▶ _Zu bearbeitende Aufgaben_:
(A) Im Text über den Velo-Selbstverlad heisst es, dass manche Velofahrer ihr Velo in den Gang stellen mussten. Warum konnten sie laut Text von Glück reden, nicht aus dem Zug geworfen worden zu sein?
(B) Was kostet laut dem Text über den Velo-Selbstverlad die Reservation eines Veloplatzes pro Fahrstrecke?

▶ _Vorliegender Text_:
━━━

Die junge Frau ist zu bedauern. Sie hievt ihr Velo am Bahnhof Neuenburg ins Veloabteil des ICN und stellt fest, dass alle drei Plätze schon besetzt sind. Der Lokomotivführer sagt: «Steigen Sie aus. Suchen Sie einen anderen Platz.» Die junge Frau protestiert: «Aber ich habe doch hier reserviert!» Doch es nützt nichts. Sie muss ein anderes Veloabteil suchen. In der Zwischenzeit schliessen die Türen. Der Zug fährt davon. Die Frau bleibt auf dem Perron zurück.
Das Beispiel zeigt: Das neue Reservationssystem löst die Probleme beim Velo-Selbstverlad nicht. Velofahrer müssen seit März in Intercity-Zügen von Freitag bis Sonntag einen Platz reservieren. Das kostet zwei Franken pro Fahrstrecke – zusätzlich zum Velobillett (saldo 5/2021).
Reservation nützte in mehr als der Hälfte der Fälle nichts
Die saldo-Stichprobe an drei Wochenenden im Mai zeigt, mit welchen Problemen Velofahrer kämpfen müssen. In 17 von 32 Fällen war der reservierte Platz schon besetzt. In 11 Fällen konnten die Fahrer auf einen freien Platz ausweichen. In 6 Fällen mussten sie das Velo in den Gang stellen – und konnten von Glück reden, dass sie nicht aus dem Zug geworfen wurden. Denn eigentlich müssen die Fluchtwege frei bleiben.
Die SBB sind trotzdem der Meinung, dass «die Velotransporte in den vergangenen Wochen gut funktioniert» hätten. Im Frühjahr hatte das Bahnunternehmen angekündigt, dass die Zahl der Veloplätze erhöht werde – «auf den wichtigen Linien des Freizeitverkehrs zu den nachfragestarken Zeiten, wenn immer möglich auf bis das Dreifache der bisherigen Kapazitäten». Dazu wurden Gepäckabteile geöffnet.
In seiner Stichprobe stiess saldo dennoch auf chaotische Zustände beim Veloverlad:
- Lautsprecherdurchsage in Bern: «Der Zug wird verkürzt geführt.» Folge: Nur die Wagen 11 bis 18 fahren ein. Der Wagen 6 mit dem reservierten Platz fehlt.
- Bahnhof Freiburg: Statt eines Doppelstöckers fährt ein Ersatzzug ein. Die Wagen sind nicht nummeriert. Wohin mit dem Velo?
- Bahnhof Zürich: Auch nach Chur fährt ein Ersatzzug. Die Velos landen auf einem Haufen und versperren den Gang.
- Von Thun ins Wallis: Im IC 2000 stehen drei verpackte Velos im Gang. Die reservierten Plätze sind kaum zu erreichen.
- Von Zürich nach Frauenfeld: Eine Frau möchte ihr Velo an den reservierten Platz bugsieren. Doch da steht ein Kinderwagen. Sie ist drauf und dran, diesen aufs Perron zu stellen. Mitreisende hindern sie daran.

━━━

▶ _Bereitgestellte Daten_:
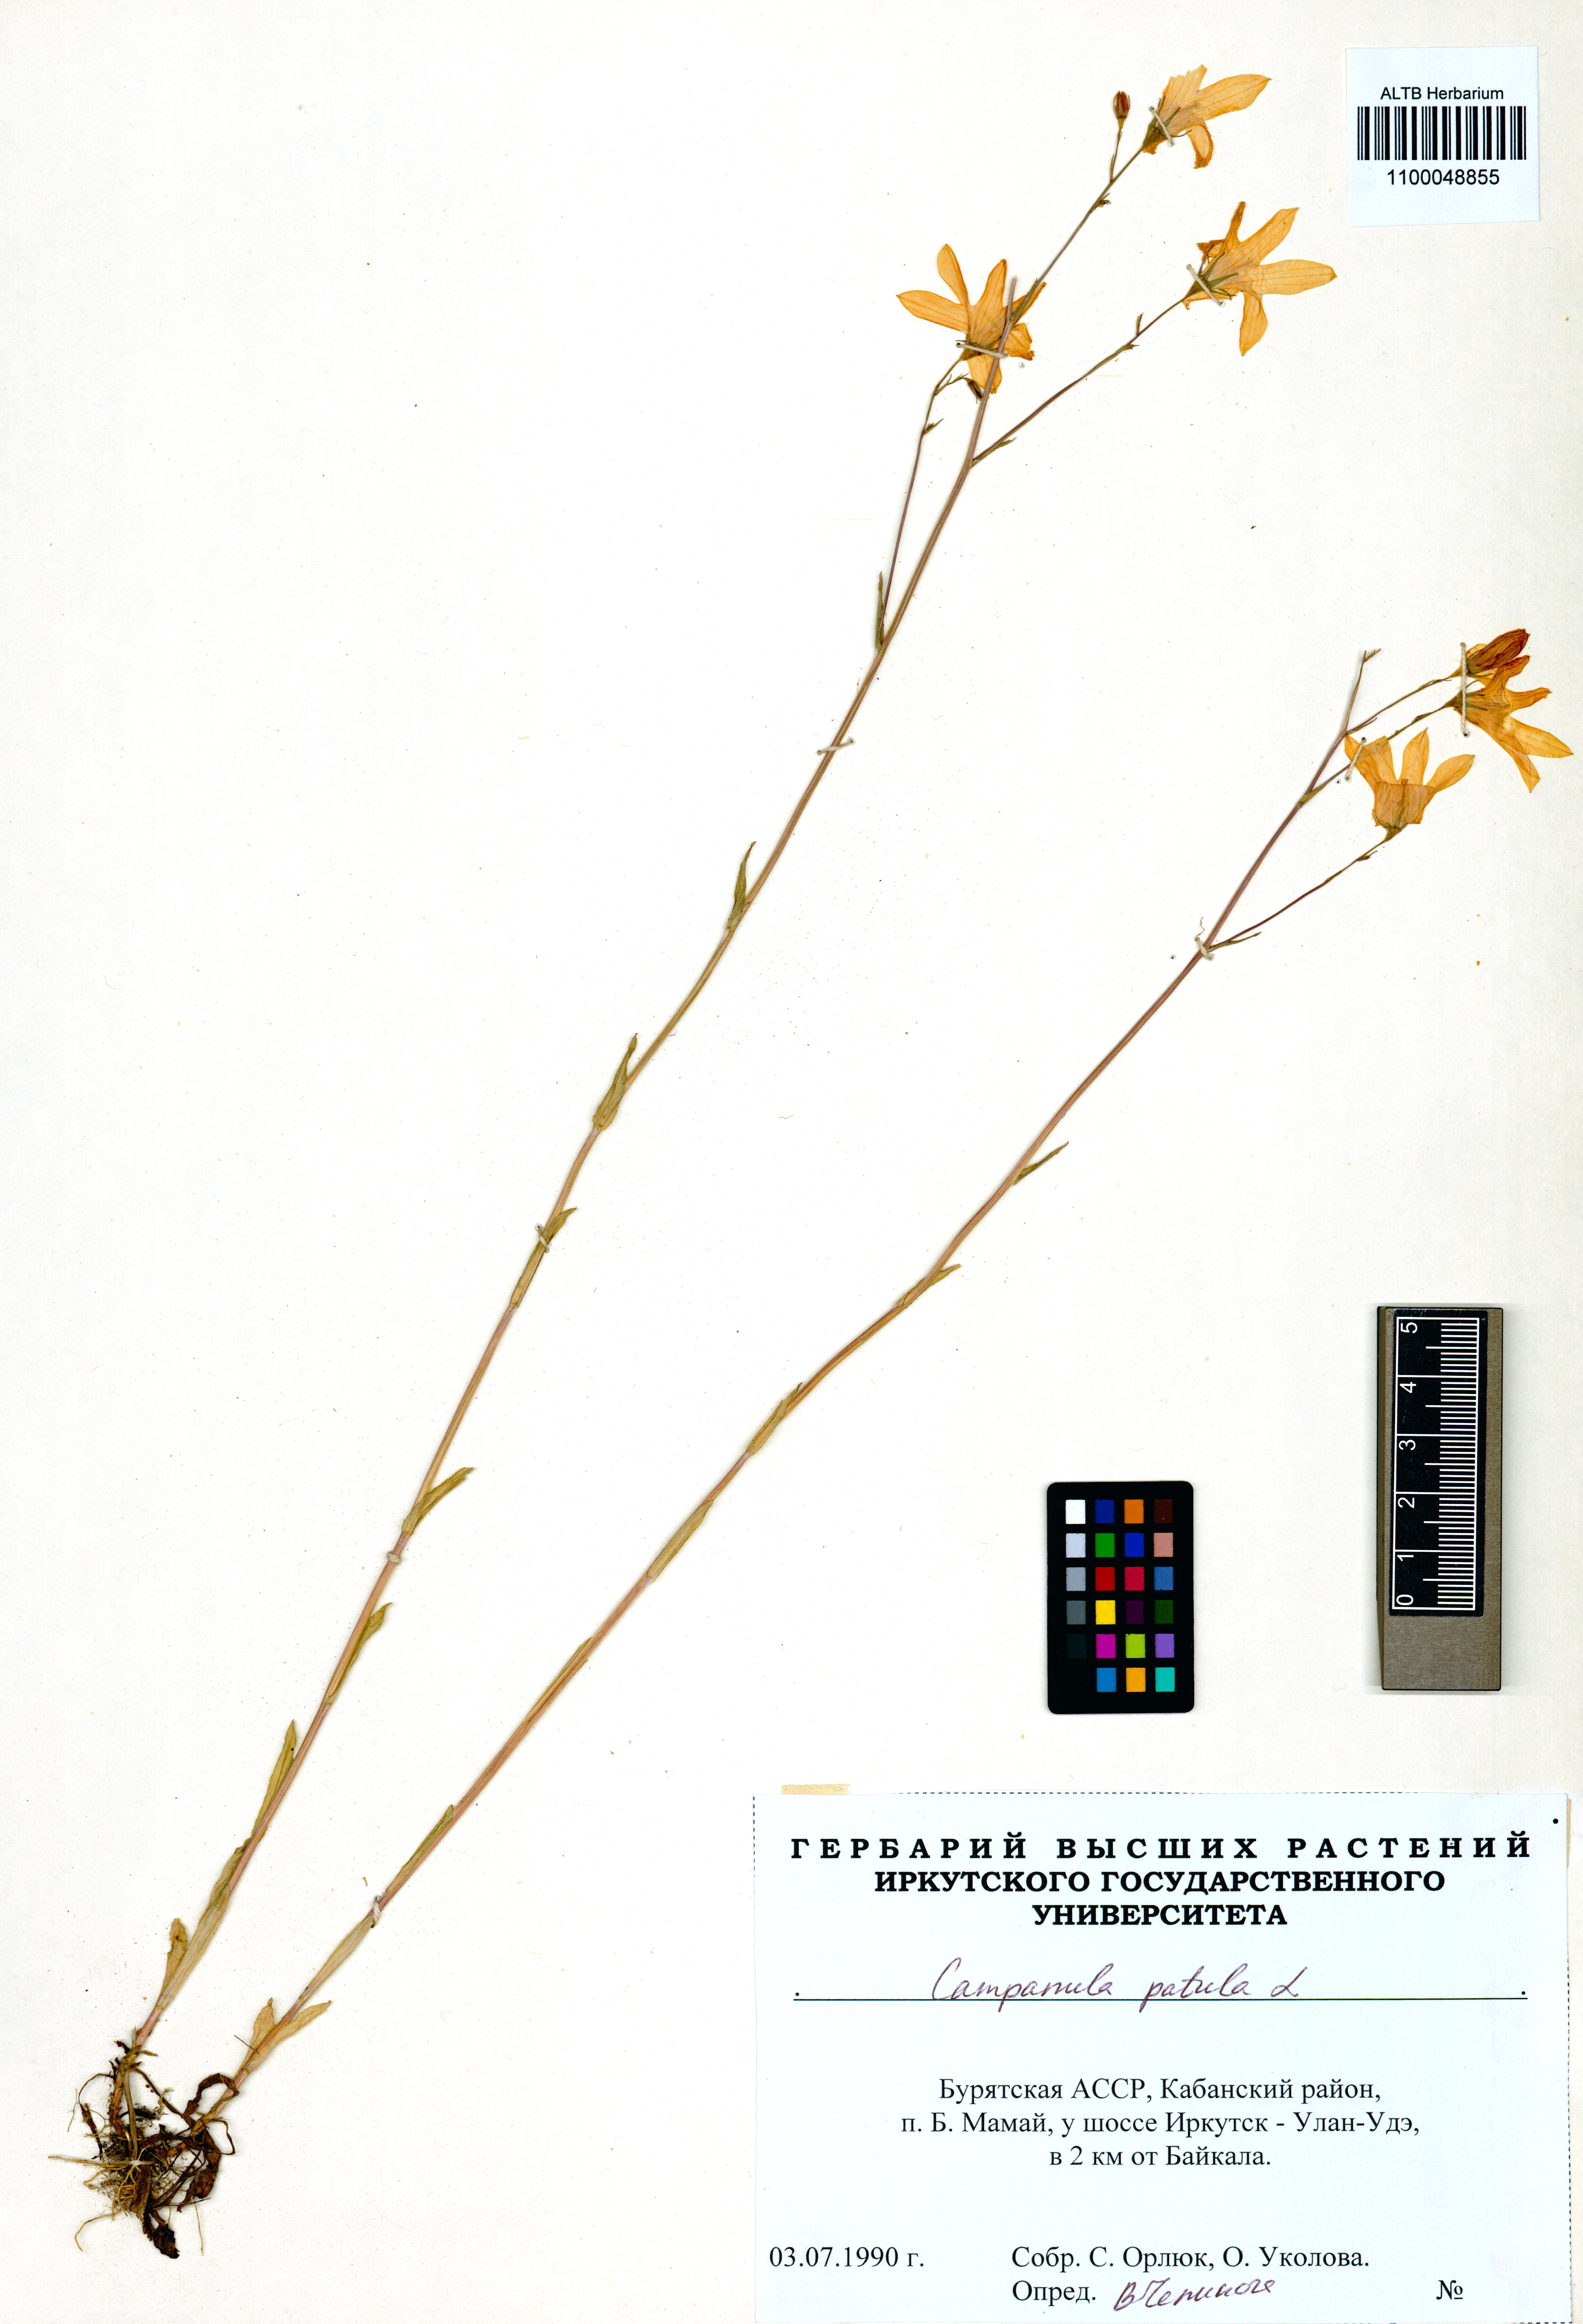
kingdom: Plantae
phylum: Tracheophyta
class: Magnoliopsida
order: Asterales
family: Campanulaceae
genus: Campanula
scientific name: Campanula patula
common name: Spreading bellflower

━━━

▶ _Antworten je Aufgabe_:
(A) Eigentlich müssen die Fluchtwege im Zug frei bleiben. Ein Velo im Gang verstösst dagegen, deshalb hätten die Fahrer auch aus dem Zug gewiesen werden können.

(B) Zwei Franken pro Fahrstrecke, zusätzlich zum Velobillett.